◆ ACTIONS TO TAKE
• 1. In the Hacker News thread about subtitles below, which Python library does one commenter say works best for fixing Whisper's word-level timings?
• 2. Carry on the Hacker News thread about subtitles below, starting after its last comment.

◆ PASSAGE TO READ
Hacker News new | ask | show | jobs
by lukan 848 days ago
"people tell me they can’t stand subtitles because it “reveals” what they’re going to say before they say it."

I love watching movies in the original language, but this is something I hate as well, but something that can be avoided.

Some movies get it right, though. The timing, just the words that are spoken and even different colors for different persons speaking (very rare, cannot even remember where I have seen it). That should be standard, but with most movies you can be lucky if the subs even match the plot and do not reveal too much.

3 comments

Some of the best subtitles I've ever seen were on Tom Scott's YouTube channel. They use different colours, indicators for jokes and sarcasm, while also staying relatively close to what's actually been said. They're better than many big-budget movies and TV shows I've seen.

He talked about subtitling at some point, and I was surprised how cheap subtitling services are. I think he went beyond the price he mentioned, but it really made me question why big, profitable YouTube channels aren't spending the small change to do at least native language subtitles that Google can translate, instead of relying on YouTube's terrible algorithm

That said, Whisper seems to generate quite good subtitles that take short pauses for timing into account, but they're obviously neve going to be as good as a human that actually understands the context of what's being said.

Whisper can also generate timings at the word level, which you could use to make better-timed subtitles
Yes. But Whisper's word-level timings are actually quite inaccurate out of the box. There are some Python libraries that mitigate that. I tested several of them. whisper-timestamped seems to be the best one. [0]

[0] https://github.com/linto-ai/whisper-timestamped

That's a great use case for LLMs, actually. Translate the sentence only up to what has been said so far. Basically, a balance between translating word-for-word (perfect timing, but terrible grammar) and translating the whole sentence and/or thought (perfect grammar and meaning, but potentially terrible timing).

◆ DATASET EXTRACT

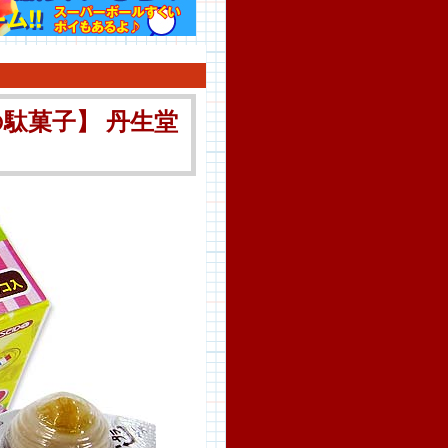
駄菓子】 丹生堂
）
---
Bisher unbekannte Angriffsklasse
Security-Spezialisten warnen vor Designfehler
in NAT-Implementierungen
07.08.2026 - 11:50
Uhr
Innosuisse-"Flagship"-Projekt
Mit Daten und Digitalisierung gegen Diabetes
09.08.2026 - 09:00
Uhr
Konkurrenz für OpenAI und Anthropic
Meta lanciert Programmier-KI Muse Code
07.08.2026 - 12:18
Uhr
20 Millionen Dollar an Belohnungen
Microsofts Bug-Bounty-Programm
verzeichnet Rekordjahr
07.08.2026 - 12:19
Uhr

◆ TASK ANSWERS
• 1. whisper-timestamped

• 2.
With the SRT file format for subtitles, I think, there's no reason why one couldn't make groups of words appear as they are spoken.

Actually, I have to do the same thing when generating the dubbed voices. Otherwise it feels as though the AI voice is saying something different than the person in the video, especially when the AI finishes speaking and you still hear some of the last words from the original speaker.

Unfortunately not all languages follow the same sentence structure, so translating "up to what has been said so far" is not possible.

Assume 2 dramatic stops in an English sentence, and observe Turkish version. You can "I will.. go to.... the cinema" "Ben... sinemaya... gidecegim" (I .. to the cinema.. go)

I am sure there are smarter examples.

>different colors for different persons speaking

BBC iPlayer does this for some content, I don't know if it's ever on movies though.

It is. The iPlayer subtitles for Citizen Kane use colour to distinguish speakers.